Other important releases for America include Canada Ivey PMI and housing data, and Brazil and Mexico inflation rates.
The UK will be publishing preliminary estimates of third-quarter GDP growth and business investment, alongside trade balance, industrial production and construction output for September. Figures from the ONS are expected to show Britain's economic growth accelerated to 0.6 percent in the third quarter from 0.4 percent in the previous period, mainly boosted by solid contributions from industry and construction sectors and a modest rebound in business investment.
Elsewhere in Europe, the European Commission will provide an update for its economic projections amid worries over global trade tensions, tighter financial conditions and policy uncertainty in some EU members, including Brexit negotiations and Italy's spending plans. Investors will also await the release of the Eurozone retail sales; Germany factory orders, industrial production and foreign trade, which combined should add to concerns about the bloc's largest economy; and Italy and Spain flash Markit services PMIs. In addition, Turkey's inflation figures for October are likely to show another jump in consumer prices on the back of the recent currency crisis.
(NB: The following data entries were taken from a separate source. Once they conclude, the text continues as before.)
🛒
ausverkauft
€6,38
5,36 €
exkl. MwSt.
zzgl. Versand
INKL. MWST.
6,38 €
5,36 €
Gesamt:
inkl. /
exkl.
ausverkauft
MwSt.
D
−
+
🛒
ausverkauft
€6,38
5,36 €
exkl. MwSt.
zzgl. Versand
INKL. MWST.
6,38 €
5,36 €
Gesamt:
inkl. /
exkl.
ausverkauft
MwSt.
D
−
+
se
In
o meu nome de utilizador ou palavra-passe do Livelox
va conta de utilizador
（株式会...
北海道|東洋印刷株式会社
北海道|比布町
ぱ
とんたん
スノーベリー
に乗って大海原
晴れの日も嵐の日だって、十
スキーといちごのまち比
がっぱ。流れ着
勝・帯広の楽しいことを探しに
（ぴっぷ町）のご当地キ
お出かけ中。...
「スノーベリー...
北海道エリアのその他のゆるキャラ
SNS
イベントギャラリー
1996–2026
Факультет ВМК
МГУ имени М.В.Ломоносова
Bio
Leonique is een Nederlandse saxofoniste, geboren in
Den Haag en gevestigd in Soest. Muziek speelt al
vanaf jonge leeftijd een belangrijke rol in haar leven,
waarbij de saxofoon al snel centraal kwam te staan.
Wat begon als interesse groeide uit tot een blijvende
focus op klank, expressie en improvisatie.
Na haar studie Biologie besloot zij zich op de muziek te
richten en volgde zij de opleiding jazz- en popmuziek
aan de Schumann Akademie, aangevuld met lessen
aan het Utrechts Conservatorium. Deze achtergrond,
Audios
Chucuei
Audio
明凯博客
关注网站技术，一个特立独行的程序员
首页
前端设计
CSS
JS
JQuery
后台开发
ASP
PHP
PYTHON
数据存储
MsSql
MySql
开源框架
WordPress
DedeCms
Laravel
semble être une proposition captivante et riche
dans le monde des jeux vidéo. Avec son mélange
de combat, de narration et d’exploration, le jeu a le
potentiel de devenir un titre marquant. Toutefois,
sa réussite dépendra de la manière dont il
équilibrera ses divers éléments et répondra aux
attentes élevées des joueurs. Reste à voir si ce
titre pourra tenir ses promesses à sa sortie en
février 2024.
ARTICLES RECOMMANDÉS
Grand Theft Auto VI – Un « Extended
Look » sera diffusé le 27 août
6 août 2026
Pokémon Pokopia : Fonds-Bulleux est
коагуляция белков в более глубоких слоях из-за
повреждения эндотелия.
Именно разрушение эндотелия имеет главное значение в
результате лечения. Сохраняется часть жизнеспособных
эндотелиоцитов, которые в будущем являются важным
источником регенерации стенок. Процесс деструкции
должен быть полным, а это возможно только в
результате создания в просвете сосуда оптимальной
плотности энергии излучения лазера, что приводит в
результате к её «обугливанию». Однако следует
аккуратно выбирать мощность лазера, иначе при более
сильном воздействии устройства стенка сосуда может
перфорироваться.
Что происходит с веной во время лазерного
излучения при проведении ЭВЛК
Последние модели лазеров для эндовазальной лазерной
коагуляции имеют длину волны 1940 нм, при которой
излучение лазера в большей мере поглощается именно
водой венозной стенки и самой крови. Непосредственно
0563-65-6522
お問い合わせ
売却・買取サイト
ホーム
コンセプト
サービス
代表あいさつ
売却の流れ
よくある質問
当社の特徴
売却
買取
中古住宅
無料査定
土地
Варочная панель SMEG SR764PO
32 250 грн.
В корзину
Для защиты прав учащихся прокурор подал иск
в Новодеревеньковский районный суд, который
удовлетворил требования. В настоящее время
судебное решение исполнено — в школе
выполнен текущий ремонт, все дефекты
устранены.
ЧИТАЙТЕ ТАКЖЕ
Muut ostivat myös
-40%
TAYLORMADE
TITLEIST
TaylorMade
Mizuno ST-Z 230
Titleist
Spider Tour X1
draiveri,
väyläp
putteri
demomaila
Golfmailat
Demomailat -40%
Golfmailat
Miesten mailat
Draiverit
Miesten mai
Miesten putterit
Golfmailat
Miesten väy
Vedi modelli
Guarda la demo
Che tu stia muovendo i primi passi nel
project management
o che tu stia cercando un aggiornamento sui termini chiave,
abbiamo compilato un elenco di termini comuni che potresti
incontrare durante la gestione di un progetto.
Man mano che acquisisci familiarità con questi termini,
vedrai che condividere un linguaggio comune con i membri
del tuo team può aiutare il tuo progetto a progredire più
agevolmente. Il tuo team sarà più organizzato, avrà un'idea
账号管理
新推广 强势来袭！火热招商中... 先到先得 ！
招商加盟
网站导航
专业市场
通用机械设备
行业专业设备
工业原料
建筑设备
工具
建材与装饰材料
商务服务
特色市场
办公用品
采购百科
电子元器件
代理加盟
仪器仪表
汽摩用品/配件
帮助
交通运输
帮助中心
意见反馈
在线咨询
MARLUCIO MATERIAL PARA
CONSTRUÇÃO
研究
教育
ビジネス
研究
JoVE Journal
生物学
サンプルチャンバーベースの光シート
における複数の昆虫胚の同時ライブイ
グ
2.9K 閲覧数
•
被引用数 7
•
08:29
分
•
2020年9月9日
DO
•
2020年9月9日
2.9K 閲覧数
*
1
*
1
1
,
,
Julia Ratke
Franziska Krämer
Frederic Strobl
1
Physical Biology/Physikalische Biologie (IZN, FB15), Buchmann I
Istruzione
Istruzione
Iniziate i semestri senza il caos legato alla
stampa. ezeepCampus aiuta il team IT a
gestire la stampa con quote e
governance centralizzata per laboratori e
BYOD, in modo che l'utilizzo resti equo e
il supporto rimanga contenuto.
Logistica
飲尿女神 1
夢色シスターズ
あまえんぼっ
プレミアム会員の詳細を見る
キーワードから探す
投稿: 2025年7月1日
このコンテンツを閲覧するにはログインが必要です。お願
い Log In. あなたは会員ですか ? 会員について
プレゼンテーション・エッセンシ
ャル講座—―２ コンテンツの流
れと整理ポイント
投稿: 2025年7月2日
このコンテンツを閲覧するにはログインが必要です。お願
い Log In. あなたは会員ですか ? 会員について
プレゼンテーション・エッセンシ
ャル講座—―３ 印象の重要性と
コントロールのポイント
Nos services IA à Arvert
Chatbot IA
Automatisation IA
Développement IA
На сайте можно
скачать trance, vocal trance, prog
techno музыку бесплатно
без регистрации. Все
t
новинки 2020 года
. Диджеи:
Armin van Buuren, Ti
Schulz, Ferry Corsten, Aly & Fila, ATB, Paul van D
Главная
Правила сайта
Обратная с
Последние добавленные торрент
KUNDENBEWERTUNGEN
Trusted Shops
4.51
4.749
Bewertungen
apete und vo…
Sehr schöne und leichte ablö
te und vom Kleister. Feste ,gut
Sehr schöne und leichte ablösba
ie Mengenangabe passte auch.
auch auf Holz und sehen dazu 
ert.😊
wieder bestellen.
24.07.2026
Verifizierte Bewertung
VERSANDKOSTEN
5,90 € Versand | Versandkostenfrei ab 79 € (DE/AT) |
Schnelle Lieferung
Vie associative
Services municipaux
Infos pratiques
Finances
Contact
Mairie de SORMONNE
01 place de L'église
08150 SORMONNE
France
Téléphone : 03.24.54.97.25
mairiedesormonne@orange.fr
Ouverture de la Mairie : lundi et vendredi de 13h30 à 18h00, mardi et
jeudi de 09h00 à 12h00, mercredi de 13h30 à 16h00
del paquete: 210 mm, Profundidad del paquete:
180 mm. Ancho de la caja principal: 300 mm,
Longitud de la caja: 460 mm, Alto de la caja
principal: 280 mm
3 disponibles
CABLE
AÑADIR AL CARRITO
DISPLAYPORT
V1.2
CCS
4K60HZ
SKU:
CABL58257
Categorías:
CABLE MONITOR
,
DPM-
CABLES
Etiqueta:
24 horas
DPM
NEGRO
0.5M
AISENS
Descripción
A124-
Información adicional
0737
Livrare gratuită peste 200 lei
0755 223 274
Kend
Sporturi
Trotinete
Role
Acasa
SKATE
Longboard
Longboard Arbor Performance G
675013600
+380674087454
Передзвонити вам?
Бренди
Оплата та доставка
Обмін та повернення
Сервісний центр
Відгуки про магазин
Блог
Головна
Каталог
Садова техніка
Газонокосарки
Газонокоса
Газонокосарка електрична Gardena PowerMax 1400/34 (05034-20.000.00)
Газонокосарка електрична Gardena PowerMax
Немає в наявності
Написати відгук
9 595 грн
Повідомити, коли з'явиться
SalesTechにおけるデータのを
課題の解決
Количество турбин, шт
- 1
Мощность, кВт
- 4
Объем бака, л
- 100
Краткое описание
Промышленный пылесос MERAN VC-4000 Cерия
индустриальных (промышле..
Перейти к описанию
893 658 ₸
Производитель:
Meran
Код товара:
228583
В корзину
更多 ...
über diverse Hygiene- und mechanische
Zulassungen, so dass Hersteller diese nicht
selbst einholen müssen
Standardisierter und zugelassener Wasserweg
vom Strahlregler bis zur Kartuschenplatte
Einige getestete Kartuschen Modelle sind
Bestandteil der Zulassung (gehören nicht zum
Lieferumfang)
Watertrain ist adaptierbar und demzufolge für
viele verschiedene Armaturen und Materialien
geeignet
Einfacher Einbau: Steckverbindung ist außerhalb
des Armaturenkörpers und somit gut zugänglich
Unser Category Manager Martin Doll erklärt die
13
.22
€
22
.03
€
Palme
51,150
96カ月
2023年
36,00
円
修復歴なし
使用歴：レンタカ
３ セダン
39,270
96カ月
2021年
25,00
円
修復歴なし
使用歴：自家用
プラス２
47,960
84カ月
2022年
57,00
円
All eyes are on China's trade balance, inflation and Caixin services PMI. Export and import growth will probably slow in October amid ongoing trade tensions with the US and consumer prices are expected to rise 2.5 percent, the same pace as in the previous month. Meanwhile, Chinese President Xi Jinping is set to deliver a speech at the launch of the China International Import Expo (CIIE) on Monday. A total of 2,800 companies from 130 countries and regions are hoping Beijing will announce reform measures that would allow overseas players to access the world's most populated market. Elsewhere, the Reserve Bank of Australia, Reserve Bank of New Zealand and Bank Negara Malaysia will be deciding on monetary policy, with markets anticipating no changes. Other key highlights for the Asia-Pacific region include Australia NAB business confidence and Westpac consumer confidence; Japan machinery orders and current account; and third-quarter GDP growth rates from Indonesia and the Philippines.